- Born: 1863
- Died: 1944 (aged 80–81) Stellenbosch, South Africa
- Education: University of Edinburgh
- Scientific career
- Fields: Meteorology
- Workplaces: Stellenbosch University

= John Todd Morrison =

Scottish scientist and meteorologist

Prof John Todd Morrison FRSE FRSSA (1863–1944) was a Scottish scientist and meteorologist who lived most of his professional life in South Africa. Stellenbosch University created the John Todd Morrison Research Medal in his memory.

==Life==

Morrison was born in Muthill in Perthshire in 1863, the second son of Mary Todd and James Morrison, who owned a small shoemaking company. He was educated locally for seven years, then spent three years at George Watson's College, where he was school dux.

He studied science at the University of Edinburgh, graduating with an MA in 1883 and gaining a second degree (BSc) in 1888. From 1886 he lectured in physics at Heriot-Watt University. In 1891 he emigrated to Cape Colony to take on the post of Professor of Chemistry and Physics at Victoria College, Stellenbosch.

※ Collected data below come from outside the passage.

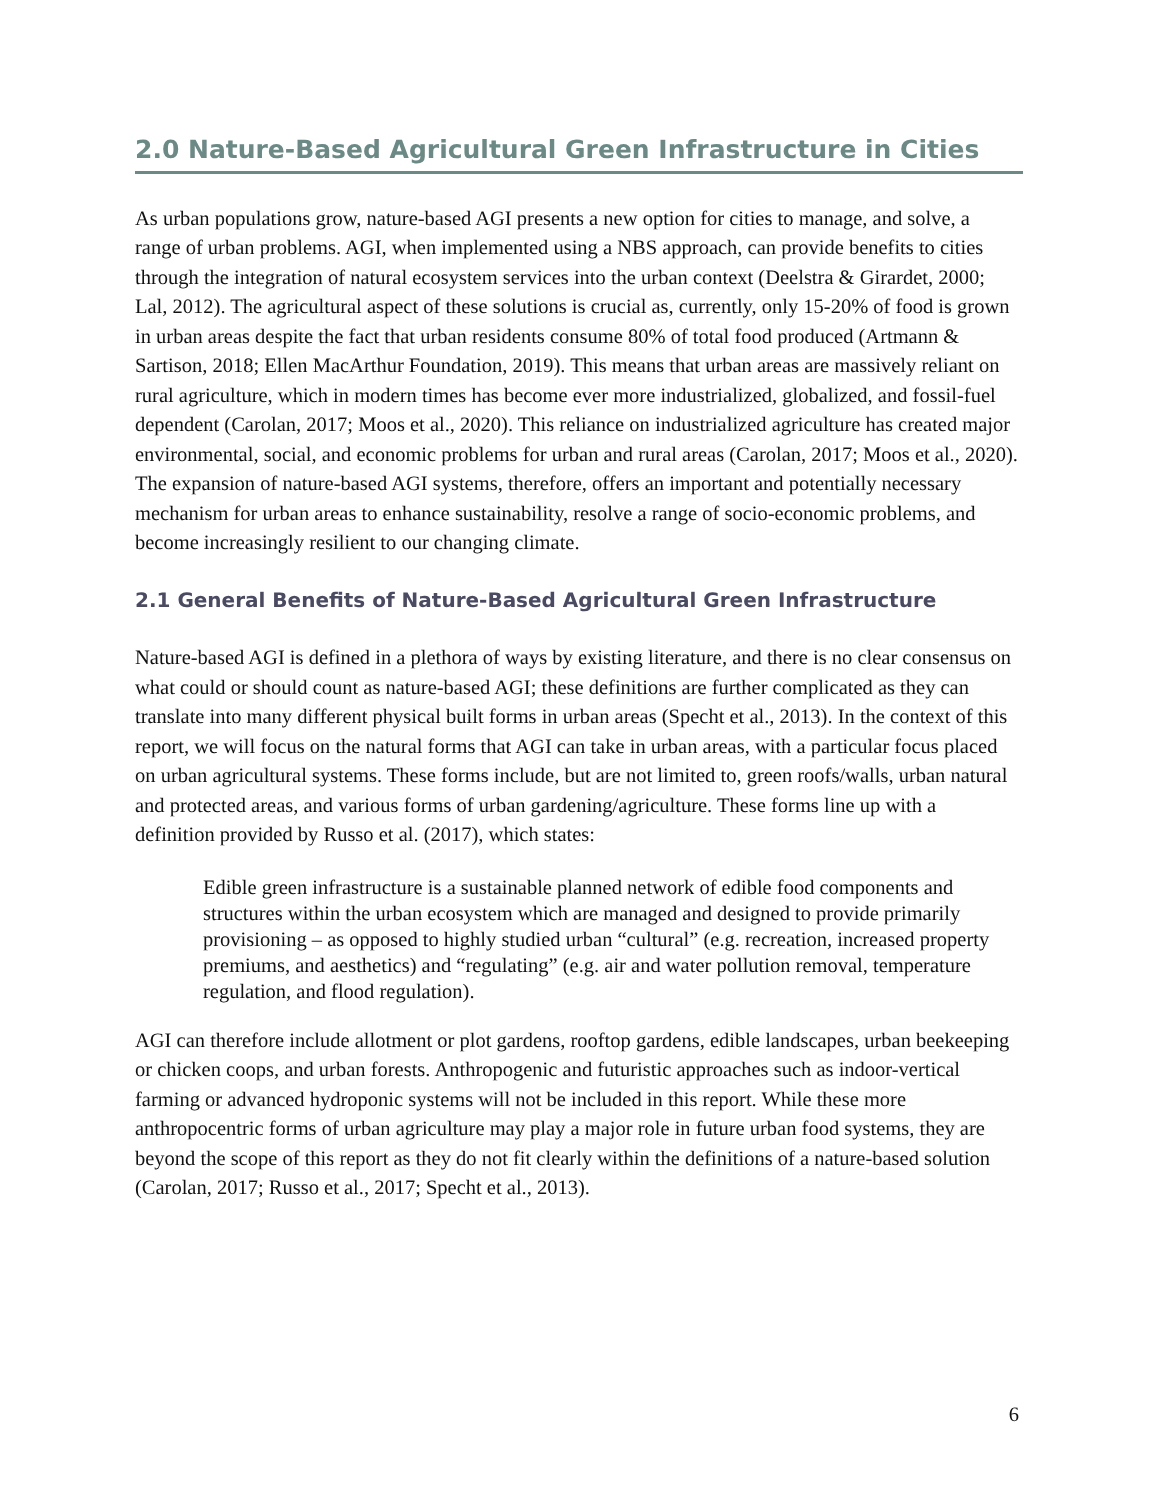2.0 Nature-Based Agricultural Green Infrastructure in Cities
As urban populations grow, nature-based AGI presents a new option for cities to manage, and solve, a range of urban problems. AGI, when implemented using a NBS approach, can provide benefits to cities through the integration of natural ecosystem services into the urban context (Deelstra & Girardet, 2000; Lal, 2012). The agricultural aspect of these solutions is crucial as, currently, only 15-20% of food is grown in urban areas despite the fact that urban residents consume 80% of total food produced (Artmann & Sartison, 2018; Ellen MacArthur Foundation, 2019). This means that urban areas are massively reliant on rural agriculture, which in modern times has become ever more industrialized, globalized, and fossil-fuel dependent (Carolan, 2017; Moos et al., 2020). This reliance on industrialized agriculture has created major environmental, social, and economic problems for urban and rural areas (Carolan, 2017; Moos et al., 2020). The expansion of nature-based AGI systems, therefore, offers an important and potentially necessary mechanism for urban areas to enhance sustainability, resolve a range of socio-economic problems, and become increasingly resilient to our changing climate.
2.1 General Benefits of Nature-Based Agricultural Green Infrastructure
Nature-based AGI is defined in a plethora of ways by existing literature, and there is no clear consensus on what could or should count as nature-based AGI; these definitions are further complicated as they can translate into many different physical built forms in urban areas (Specht et al., 2013). In the context of this report, we will focus on the natural forms that AGI can take in urban areas, with a particular focus placed on urban agricultural systems. These forms include, but are not limited to, green roofs/walls, urban natural and protected areas, and various forms of urban gardening/agriculture. These forms line up with a definition provided by Russo et al. (2017), which states:
Edible green infrastructure is a sustainable planned network of edible food components and structures within the urban ecosystem which are managed and designed to provide primarily provisioning – as opposed to highly studied urban “cultural” (e.g. recreation, increased property premiums, and aesthetics) and “regulating” (e.g. air and water pollution removal, temperature regulation, and flood regulation).
AGI can therefore include allotment or plot gardens, rooftop gardens, edible landscapes, urban beekeeping or chicken coops, and urban forests. Anthropogenic and futuristic approaches such as indoor-vertical farming or advanced hydroponic systems will not be included in this report. While these more anthropocentric forms of urban agriculture may play a major role in future urban food systems, they are beyond the scope of this report as they do not fit clearly within the definitions of a nature-based solution (Carolan, 2017; Russo et al., 2017; Specht et al., 2013).
6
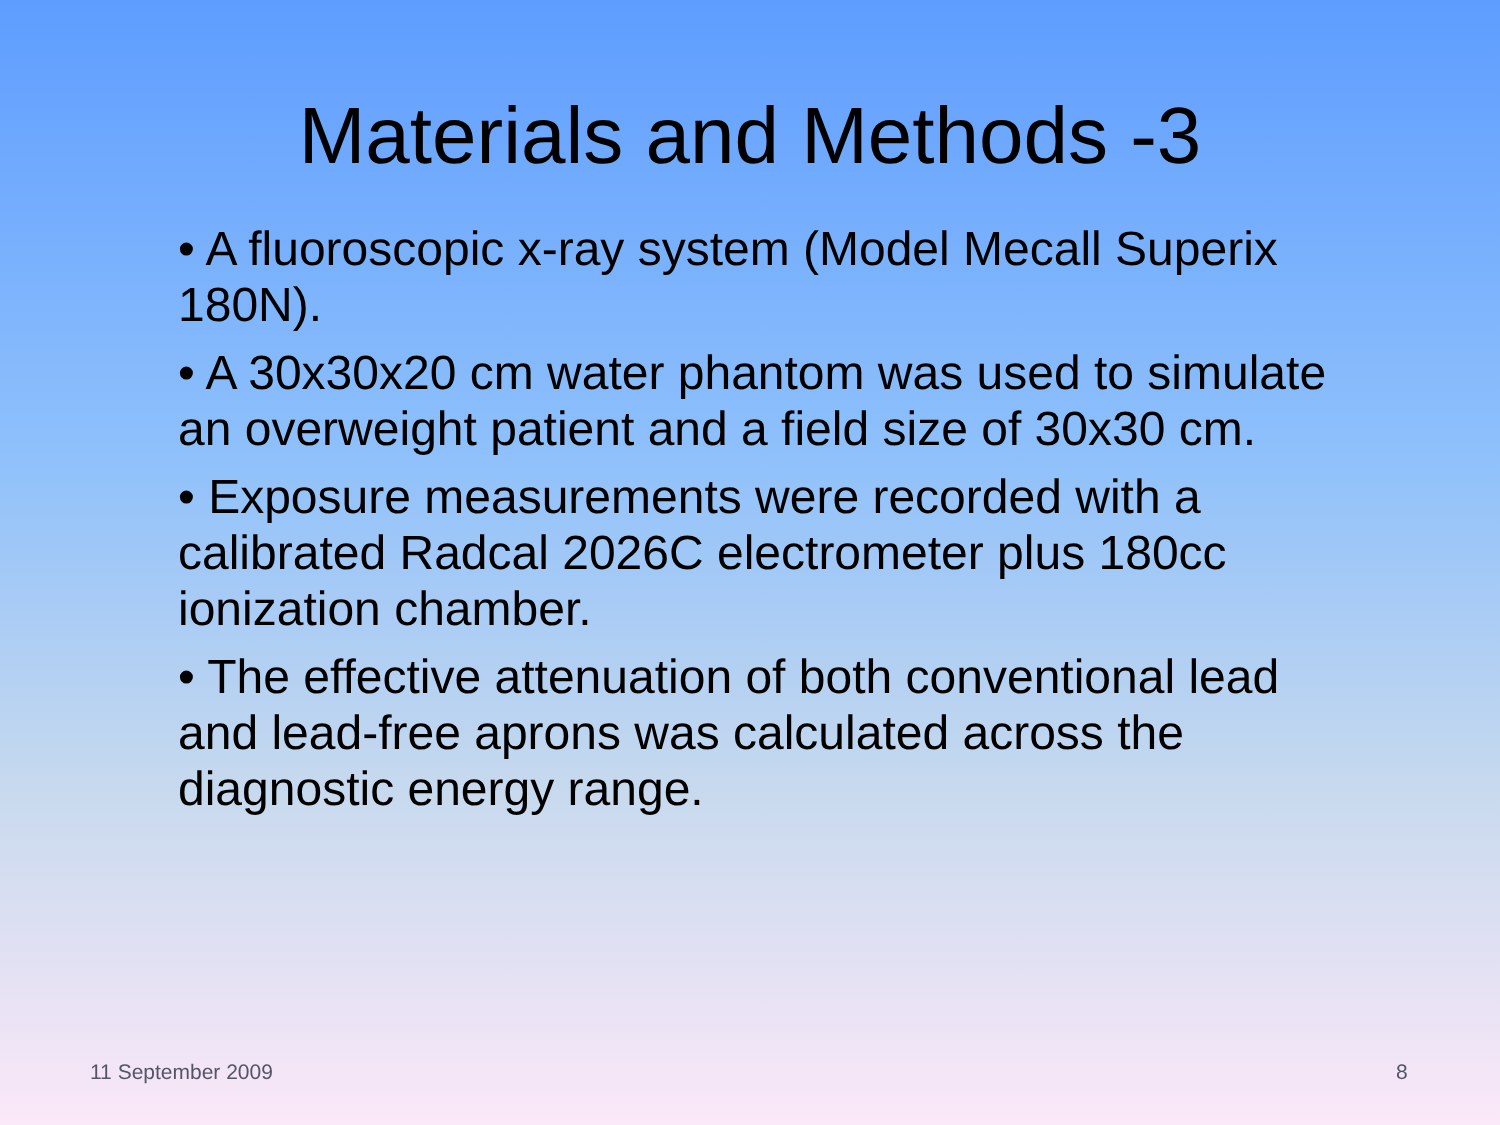Materials and Methods -3
• A fluoroscopic x-ray system (Model Mecall Superix 180N).
• A 30x30x20 cm water phantom was used to simulate an overweight patient and a field size of 30x30 cm.
• Exposure measurements were recorded with a calibrated Radcal 2026C electrometer plus 180cc ionization chamber.
• The effective attenuation of both conventional lead and lead-free aprons was calculated across the diagnostic energy range.
11 September 2009 8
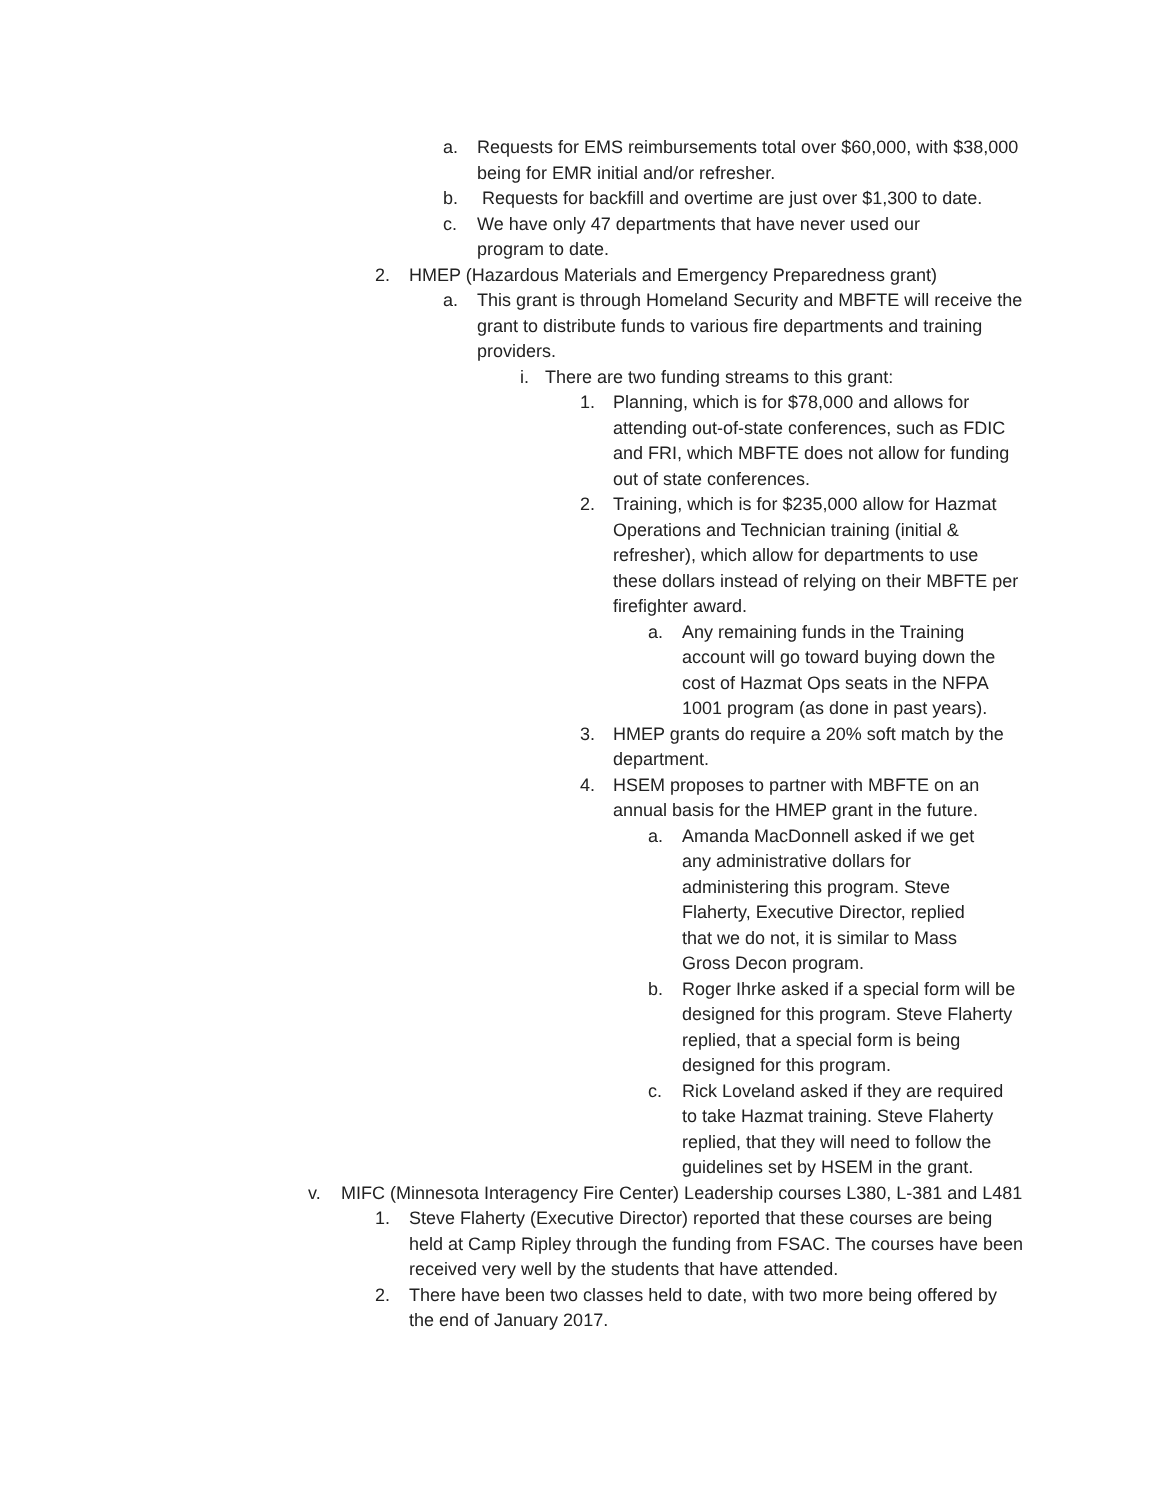a. Requests for EMS reimbursements total over $60,000, with $38,000 being for EMR initial and/or refresher.
b. Requests for backfill and overtime are just over $1,300 to date.
c. We have only 47 departments that have never used our program to date.
2. HMEP (Hazardous Materials and Emergency Preparedness grant)
a. This grant is through Homeland Security and MBFTE will receive the grant to distribute funds to various fire departments and training providers.
i. There are two funding streams to this grant:
1. Planning, which is for $78,000 and allows for attending out-of-state conferences, such as FDIC and FRI, which MBFTE does not allow for funding out of state conferences.
2. Training, which is for $235,000 allow for Hazmat Operations and Technician training (initial & refresher), which allow for departments to use these dollars instead of relying on their MBFTE per firefighter award.
a. Any remaining funds in the Training account will go toward buying down the cost of Hazmat Ops seats in the NFPA 1001 program (as done in past years).
3. HMEP grants do require a 20% soft match by the department.
4. HSEM proposes to partner with MBFTE on an annual basis for the HMEP grant in the future.
a. Amanda MacDonnell asked if we get any administrative dollars for administering this program. Steve Flaherty, Executive Director, replied that we do not, it is similar to Mass Gross Decon program.
b. Roger Ihrke asked if a special form will be designed for this program. Steve Flaherty replied, that a special form is being designed for this program.
c. Rick Loveland asked if they are required to take Hazmat training. Steve Flaherty replied, that they will need to follow the guidelines set by HSEM in the grant.
v. MIFC (Minnesota Interagency Fire Center) Leadership courses L380, L-381 and L481
1. Steve Flaherty (Executive Director) reported that these courses are being held at Camp Ripley through the funding from FSAC. The courses have been received very well by the students that have attended.
2. There have been two classes held to date, with two more being offered by the end of January 2017.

In 1892 he was elected a Fellow of the Royal Society of Edinburgh. His proposers were Peter Guthrie Tait, Alexander Crum Brown, Alexander Buchan and Cargill Gilston Knott.

In 1901 he joined forces with John Carruthers Beattie to undertake a study of magnetism at the Cape of Good Hope. Following this the study was widened to encompass all of South Africa.

He retired in 1934, and died at Stellenbosch in 1944.